Colorado law recognizes the doctrine of common law marriage between a man and a woman [there is no such thing as same-sex common law marriage in Colorado law].
There are many misconceptions about what does or does not make a common law marriage. The most important factors in whether a common law marriage has been created are (1) whether the parties intended to be married and (2) whether they have lived together. Other factors are really just ways of proving whether the parties did or did not consider themselves to be married. Examples of behavior which might show this intention to be married include filing joint tax returns, owning property together, joint bank accounts, wearing wedding rings, etc. The decision is usually based on a combination of one or more of these or other factors.
A common law marriage is simply an alternative route to getting married instead of obtaining a civil marriage license. There is no such thing as common law divorce. If a common law marriage has been formed, the only way to obtain a divorce is to file for dissolution of marriage through the court system.

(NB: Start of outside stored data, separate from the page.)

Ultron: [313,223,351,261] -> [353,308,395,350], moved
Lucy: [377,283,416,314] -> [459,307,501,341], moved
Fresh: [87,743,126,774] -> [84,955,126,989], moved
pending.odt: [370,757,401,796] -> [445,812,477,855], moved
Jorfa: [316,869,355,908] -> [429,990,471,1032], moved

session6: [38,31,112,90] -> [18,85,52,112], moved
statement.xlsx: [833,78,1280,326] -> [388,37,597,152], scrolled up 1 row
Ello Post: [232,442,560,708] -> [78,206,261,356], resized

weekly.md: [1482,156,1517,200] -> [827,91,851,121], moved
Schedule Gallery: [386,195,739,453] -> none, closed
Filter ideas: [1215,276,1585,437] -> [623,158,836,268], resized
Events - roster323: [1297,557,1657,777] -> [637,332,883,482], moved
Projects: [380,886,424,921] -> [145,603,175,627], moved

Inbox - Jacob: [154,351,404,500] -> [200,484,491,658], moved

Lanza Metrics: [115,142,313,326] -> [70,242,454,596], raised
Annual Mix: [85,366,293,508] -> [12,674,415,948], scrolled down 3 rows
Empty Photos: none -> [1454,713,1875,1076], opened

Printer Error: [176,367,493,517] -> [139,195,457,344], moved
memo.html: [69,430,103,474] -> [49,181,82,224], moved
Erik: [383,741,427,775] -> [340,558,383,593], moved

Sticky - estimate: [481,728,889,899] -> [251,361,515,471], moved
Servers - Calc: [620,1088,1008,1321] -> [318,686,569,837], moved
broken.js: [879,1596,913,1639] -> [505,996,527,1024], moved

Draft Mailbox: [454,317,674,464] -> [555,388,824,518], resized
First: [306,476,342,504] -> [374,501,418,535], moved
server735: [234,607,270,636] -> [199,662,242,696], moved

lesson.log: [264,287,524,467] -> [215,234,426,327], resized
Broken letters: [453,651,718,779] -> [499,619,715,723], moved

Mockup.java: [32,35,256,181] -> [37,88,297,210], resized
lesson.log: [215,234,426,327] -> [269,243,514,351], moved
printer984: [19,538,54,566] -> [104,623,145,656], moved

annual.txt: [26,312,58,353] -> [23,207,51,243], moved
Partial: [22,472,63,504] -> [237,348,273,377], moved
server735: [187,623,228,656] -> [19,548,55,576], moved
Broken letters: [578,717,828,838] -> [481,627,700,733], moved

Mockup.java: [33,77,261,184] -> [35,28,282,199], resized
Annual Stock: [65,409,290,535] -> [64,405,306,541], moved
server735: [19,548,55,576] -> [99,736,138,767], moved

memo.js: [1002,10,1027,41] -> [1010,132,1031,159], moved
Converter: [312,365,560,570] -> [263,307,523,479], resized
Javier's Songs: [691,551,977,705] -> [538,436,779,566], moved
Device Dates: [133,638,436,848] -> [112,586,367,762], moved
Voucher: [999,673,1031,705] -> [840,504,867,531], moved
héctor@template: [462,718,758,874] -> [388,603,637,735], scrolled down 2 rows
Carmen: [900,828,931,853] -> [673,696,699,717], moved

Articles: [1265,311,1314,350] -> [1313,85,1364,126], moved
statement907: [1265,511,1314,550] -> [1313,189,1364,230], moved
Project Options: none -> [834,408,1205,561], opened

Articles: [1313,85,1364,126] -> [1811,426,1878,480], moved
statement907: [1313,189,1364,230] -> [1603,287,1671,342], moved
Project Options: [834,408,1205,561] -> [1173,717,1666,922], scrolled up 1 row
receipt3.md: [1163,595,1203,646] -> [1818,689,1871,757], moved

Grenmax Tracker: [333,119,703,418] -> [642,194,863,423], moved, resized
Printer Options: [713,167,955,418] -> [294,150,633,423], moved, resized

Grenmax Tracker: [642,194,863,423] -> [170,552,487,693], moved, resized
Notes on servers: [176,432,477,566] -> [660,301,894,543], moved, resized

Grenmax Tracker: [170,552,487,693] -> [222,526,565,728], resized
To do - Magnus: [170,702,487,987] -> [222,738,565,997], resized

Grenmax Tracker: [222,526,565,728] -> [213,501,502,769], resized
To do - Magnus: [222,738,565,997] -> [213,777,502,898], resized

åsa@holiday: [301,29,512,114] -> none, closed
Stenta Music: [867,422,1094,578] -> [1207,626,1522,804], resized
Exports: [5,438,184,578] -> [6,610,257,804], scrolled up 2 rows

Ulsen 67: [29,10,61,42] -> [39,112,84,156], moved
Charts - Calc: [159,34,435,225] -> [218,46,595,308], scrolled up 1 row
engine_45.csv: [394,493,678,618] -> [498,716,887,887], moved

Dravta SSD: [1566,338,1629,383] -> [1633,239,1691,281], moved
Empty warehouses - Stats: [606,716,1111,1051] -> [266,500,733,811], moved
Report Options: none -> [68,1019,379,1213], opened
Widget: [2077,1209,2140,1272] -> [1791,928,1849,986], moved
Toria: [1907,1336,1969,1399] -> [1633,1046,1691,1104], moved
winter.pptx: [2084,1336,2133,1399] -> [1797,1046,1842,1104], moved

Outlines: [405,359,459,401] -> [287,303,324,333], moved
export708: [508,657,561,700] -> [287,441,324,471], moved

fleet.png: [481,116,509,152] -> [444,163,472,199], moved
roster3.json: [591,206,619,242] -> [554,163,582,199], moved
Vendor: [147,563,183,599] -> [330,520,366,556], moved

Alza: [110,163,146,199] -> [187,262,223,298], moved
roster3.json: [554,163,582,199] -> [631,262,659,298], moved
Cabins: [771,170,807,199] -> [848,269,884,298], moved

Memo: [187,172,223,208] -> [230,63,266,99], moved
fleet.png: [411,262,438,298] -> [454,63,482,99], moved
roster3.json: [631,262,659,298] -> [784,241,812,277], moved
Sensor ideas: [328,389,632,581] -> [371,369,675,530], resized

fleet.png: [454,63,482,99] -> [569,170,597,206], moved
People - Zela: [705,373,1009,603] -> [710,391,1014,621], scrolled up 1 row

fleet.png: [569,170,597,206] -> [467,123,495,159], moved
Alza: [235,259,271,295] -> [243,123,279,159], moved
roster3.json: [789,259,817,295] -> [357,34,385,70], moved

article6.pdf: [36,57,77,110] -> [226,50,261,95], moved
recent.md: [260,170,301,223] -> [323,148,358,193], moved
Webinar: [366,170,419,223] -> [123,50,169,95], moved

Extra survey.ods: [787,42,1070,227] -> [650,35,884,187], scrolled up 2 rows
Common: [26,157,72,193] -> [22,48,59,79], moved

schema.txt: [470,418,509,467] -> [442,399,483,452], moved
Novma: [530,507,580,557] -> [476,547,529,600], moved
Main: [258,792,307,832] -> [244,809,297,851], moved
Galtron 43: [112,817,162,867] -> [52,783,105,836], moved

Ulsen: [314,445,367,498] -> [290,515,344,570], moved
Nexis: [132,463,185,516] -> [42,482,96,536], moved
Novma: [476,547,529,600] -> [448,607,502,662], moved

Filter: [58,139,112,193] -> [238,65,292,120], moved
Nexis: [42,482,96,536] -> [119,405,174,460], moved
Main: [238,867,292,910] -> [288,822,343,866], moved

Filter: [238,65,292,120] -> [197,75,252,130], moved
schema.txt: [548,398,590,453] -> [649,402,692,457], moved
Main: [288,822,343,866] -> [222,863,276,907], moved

If you have created a common law marriage, there can be enormous future consequences which may not be clear at the time of separation. The existence of a common law marriage may impact the ability to inherit property or receive life insurance proceeds; as well as other financial obligations such as maintenance and division of marital property. For these reasons, if there is any doubt as to whether one has entered a common law marriage, it is very wise to consult with a lawyer at the time a relationship ends. A mistake in assuming there is no common law marriage can have devastating lifelong consequences.